What this exercise asks:
1 - In the excerpt on reactions to the al-Aqsa Mosque dispute, who condemned Israel's decision on 5 October to restrict entrance to the mosque compound?
2 - Recast the paragraph beginning "In early October, Hamas called" from the excerpt on the al-Aqsa Mosque dispute as a short list of its main points.
3 - Extend the excerpt on reactions to the al-Aqsa Mosque dispute, starting after its final sentence.

Extracted text:

Should the State of Israel make us choose... we will clearly choose to be martyrs, we are a nation that does not give up, we will die and win; the al-Aqsa Mosque is not a matter that can be given up on, and we shall win, God willing.

===Palestinian Authority===
On 5 October, Palestinian prime minister Salam Fayyad condemned Israel's decision to restrict entrance to the al-Aqsa Mosque compound on the Temple Mount in the wake of the riots, and called on Palestinians "to confront Israel".

We call on the Palestinian public to confront Israel and its plans, that are intended to prevent the Palestinian people from fulfilling their aspirations of establishing a Palestinian state in the occupied territories.

The Authority also decried "Israel's attempts to conduct Jewish prayer services in the Aksa compound" and urged the world "to force Israel to halt its efforts to Judaize the city."

===Hamas===
In early October, Hamas called for a new intifada (uprising) to "defend" Jerusalem and the al-Aqsa Mosque, located in the Temple Mount compound. The group issued a statement blaming Israel for the violence and saying that "harming al-Aqsa will blow up in the face of the Zionist aggression."

Data records
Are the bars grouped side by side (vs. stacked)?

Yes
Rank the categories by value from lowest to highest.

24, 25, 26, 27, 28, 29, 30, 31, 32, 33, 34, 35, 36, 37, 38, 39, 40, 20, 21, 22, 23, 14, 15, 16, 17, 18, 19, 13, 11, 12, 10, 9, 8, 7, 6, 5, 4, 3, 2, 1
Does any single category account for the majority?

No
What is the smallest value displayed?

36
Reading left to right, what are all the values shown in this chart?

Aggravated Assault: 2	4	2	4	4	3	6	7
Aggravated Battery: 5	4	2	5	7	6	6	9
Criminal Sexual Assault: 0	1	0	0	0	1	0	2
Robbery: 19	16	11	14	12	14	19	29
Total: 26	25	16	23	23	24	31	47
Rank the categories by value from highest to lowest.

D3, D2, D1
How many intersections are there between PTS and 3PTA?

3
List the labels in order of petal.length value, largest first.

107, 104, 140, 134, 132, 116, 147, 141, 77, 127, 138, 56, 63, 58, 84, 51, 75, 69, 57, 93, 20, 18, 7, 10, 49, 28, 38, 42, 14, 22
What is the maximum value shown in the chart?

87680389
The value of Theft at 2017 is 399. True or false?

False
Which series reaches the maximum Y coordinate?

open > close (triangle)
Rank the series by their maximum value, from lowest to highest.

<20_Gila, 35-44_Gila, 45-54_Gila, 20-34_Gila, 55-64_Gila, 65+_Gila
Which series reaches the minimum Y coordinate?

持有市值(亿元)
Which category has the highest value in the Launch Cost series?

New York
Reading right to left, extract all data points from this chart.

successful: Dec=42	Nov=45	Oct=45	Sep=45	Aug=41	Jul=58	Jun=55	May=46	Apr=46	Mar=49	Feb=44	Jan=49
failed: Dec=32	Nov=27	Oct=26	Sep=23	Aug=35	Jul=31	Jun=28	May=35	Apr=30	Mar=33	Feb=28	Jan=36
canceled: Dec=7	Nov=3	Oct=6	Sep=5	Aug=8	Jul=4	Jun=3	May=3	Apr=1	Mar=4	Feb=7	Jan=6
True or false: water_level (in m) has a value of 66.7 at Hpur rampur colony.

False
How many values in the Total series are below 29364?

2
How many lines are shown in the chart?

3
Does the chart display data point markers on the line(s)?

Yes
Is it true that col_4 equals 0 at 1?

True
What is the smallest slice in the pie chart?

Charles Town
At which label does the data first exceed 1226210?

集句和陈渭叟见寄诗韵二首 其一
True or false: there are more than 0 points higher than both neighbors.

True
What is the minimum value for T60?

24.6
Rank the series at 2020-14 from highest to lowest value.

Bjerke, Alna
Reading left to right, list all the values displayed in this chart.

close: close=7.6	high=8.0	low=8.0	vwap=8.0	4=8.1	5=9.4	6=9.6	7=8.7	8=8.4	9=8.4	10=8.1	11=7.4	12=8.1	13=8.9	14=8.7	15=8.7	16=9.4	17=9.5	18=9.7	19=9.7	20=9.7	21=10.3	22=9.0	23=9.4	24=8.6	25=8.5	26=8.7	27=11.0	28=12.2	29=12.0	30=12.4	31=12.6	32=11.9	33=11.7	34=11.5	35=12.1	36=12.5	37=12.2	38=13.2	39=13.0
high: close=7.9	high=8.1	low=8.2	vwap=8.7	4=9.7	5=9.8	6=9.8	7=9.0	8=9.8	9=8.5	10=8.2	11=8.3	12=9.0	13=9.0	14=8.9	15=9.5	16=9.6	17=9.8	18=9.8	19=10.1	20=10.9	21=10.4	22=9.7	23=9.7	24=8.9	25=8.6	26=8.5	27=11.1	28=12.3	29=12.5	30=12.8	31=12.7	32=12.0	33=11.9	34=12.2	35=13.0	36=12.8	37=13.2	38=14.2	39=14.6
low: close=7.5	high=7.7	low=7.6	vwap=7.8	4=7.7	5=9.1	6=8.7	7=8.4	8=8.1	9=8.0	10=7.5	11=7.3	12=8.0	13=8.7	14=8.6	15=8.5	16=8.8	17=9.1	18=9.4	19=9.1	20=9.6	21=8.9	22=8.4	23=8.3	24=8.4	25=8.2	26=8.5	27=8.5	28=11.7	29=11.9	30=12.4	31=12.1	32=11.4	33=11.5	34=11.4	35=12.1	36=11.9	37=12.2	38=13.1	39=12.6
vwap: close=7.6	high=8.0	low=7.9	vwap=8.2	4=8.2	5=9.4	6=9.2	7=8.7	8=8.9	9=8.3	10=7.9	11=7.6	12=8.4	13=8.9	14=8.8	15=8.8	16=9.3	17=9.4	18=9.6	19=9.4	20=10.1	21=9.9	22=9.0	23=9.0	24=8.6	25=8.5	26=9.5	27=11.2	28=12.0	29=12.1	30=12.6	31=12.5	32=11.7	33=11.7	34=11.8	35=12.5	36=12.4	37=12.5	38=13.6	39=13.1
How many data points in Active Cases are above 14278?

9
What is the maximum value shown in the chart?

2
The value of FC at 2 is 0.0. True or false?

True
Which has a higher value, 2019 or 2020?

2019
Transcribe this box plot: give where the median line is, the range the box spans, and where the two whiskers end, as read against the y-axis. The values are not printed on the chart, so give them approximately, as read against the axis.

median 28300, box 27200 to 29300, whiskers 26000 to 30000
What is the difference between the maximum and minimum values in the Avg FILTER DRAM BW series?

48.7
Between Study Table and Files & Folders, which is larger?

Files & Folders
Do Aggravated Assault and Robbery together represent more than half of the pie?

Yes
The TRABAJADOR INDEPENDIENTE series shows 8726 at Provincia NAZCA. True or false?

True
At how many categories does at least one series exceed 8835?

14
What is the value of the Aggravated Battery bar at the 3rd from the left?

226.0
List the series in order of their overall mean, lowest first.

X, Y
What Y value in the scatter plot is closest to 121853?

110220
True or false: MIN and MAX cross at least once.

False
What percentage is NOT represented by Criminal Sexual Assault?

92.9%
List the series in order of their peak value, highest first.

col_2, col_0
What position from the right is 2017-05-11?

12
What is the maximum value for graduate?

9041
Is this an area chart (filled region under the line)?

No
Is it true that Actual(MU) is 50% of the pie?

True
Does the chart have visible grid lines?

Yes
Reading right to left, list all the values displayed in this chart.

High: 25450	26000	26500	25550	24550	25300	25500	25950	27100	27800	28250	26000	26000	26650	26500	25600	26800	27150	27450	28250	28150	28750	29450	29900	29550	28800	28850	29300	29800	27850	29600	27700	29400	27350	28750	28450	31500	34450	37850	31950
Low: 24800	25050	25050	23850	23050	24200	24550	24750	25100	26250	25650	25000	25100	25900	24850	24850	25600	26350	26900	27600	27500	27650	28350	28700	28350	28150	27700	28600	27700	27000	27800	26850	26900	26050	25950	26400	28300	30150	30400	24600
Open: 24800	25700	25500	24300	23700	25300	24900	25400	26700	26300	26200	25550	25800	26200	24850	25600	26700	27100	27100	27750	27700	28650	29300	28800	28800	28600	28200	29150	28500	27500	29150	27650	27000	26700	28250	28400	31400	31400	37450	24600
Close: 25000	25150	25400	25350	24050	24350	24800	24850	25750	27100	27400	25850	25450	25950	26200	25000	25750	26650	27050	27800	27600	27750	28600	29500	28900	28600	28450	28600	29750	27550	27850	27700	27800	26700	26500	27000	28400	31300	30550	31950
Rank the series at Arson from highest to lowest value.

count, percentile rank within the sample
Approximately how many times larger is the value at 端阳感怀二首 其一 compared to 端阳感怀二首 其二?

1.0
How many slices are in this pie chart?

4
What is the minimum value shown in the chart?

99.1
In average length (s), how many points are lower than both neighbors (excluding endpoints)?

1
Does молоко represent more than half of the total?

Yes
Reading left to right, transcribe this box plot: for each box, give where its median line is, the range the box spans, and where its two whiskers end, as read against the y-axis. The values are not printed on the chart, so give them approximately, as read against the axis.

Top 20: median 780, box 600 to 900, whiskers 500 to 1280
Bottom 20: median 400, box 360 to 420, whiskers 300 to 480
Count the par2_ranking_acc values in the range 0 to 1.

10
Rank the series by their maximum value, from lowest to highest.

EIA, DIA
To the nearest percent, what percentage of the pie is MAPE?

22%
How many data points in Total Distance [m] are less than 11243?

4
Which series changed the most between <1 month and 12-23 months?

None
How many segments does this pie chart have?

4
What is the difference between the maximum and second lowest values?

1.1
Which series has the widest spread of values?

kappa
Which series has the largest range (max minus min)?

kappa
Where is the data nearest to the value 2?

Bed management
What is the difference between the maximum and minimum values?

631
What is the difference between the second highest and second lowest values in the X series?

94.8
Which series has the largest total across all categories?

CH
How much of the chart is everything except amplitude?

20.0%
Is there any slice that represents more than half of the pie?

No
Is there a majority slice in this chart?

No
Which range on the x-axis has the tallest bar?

Answers below:
1 - Palestinian prime minister Salam Fayyad.

2 -
- In early October, Hamas called for a new intifada (uprising) to "defend" Jerusalem and the al-Aqsa Mosque in the Temple Mount compound.
- Its statement blamed Israel for the violence.
- It warned that "harming al-Aqsa will blow up in the face of the Zionist aggression."

3 -
Hamas political leader Khaled Mashal said on 25 October declared that Jerusalem's fate would be decided by confrontation rather than negotiation, and called for angry protests throughout the Arab world.

The Israelis want to divide al-Aqsa Mosque, and this is not all. They want to hold their religious ceremonies in the mosque... in preparation for demolishing it and building their temple there... Jerusalem is all of Jerusalem, not only Abu-Dis. The Arabs and Muslims are [the city's] residents, and the Zionists have no claim over it... I call for angry protests in Palestine and in the Arab world. Today, protests began in [the] Gaza [Strip], and we hope they will spread to the West Bank. It is important for there to be a united Palestinian position. We must send a message to the world: In light of the settlements and actions in Jerusalem, there are no negotiations and we must rethink our steps.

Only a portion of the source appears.